Only five players broke par in the Volvo Masters and two Europeans, Sam Torrance and Lee Westwood, tied for second at one under with Wayne Westner, of South Africa, and Jose Coceres, of Argentina. Two of the leading players of European golf, meanwhile, remain more concerned with verbal combat and at Valderrama it concerns the 17th hole.
Montgomerie, who completed his fourth season as the leader of the money list with pounds 875,146, started the week by stating that the 17th was "a controversial hole last year, it hasn't been changed so it will be controversial again". Seve Ballesteros, the Ryder Cup captain, redesigned Robert Trent Jones's straightaway par-five by introducing features such as a pond in front of the green. "Colin is never happy," Seve responded. "The 17th is the most spectacular hole on this course."
Yesterday, Montgomerie's seven-iron second shot at the 511-yard hole came to a stop six feet onto the green, rested for a few moments, then slowly, but inevitably, rolled back into the water. Having chipped and putted for a par, Monty, in typical fashion, decided not to lay up when describing his feelings.
"It is the worst hole that we play all year," he fumed. "It is completely out of character with the rest of the course. There are 17 good holes and then that one. It's just hideous. It makes this course a lottery. What happened to a shot like mine could decide the Ryder Cup. I know who designed it. He may be the best golfer that ever lived, but he is no course designer."

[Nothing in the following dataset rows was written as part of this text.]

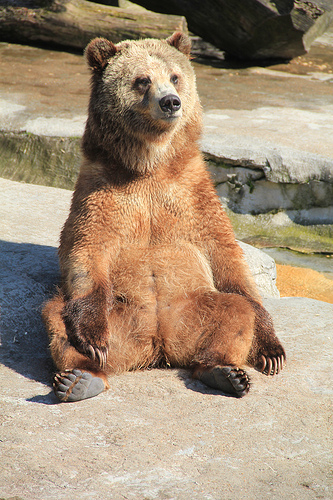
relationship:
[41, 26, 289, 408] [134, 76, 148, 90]
bear has eye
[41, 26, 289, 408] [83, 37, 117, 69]
bear has ear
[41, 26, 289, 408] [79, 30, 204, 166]
bear has head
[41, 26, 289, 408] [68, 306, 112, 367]
bear has paw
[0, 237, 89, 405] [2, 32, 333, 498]
shadow on ground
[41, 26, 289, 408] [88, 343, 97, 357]
bear has claws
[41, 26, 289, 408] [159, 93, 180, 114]
bear has nose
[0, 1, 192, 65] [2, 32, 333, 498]
log on ground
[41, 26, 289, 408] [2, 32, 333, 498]
bear on ground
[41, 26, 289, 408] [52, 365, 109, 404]
bear has foot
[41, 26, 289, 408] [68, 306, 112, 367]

For most of the players this week, it is the last time they play here. The Volvo Masters will not return after the Ryder Cup and Jaime Ortiz- Patino, the owner of Valderrama, is only open to offers of a "tournament for the best players in the world". Of the 17th, he said: "If Seve tells me that he wants to change it, then I will do it."
With his No 1 status secured, Montgomerie finished down the field in 29th place - as did Ian Woosnam, though both were well in front of Ballesteros. Bernhard Langer finished 16th to see his run of winning a tournament every year on tour since 1980 come to an end. Of his ancestry, with the Ryder Cup in mind, McNulty said: "My mother's side is Scottish and my father's side is Irish but I am proud to be a Zimbabwean. You can't take the bush out of me."
McNulty, with his third win of the season, lifted himself into sixth spot on the money list (and a bonus of pounds 39,000) thanks to the first prize of pounds 150,000. It was thoroughly deserved with his only bogey of the weekend coming at the seventh yesterday with a rare poor drive. McNulty, 43, may not be the longest hitter in the game, but he is one of the straightest and that quality, plus a fine putting touch helped him to extend his four- shot overnight lead with a three-under-par 68.
"In nine years of coming here, I always felt that I might be able to sneak a win," he said. "I was in a good frame of mind all week and my course management was good. This course can turn the top players into moaners and I understand that. If you are not in the perfect position, you are struggling to make par." Robert Allenby, long since returned to Melbourne, stayed in third place and so will receive his pounds 73,000 bonus.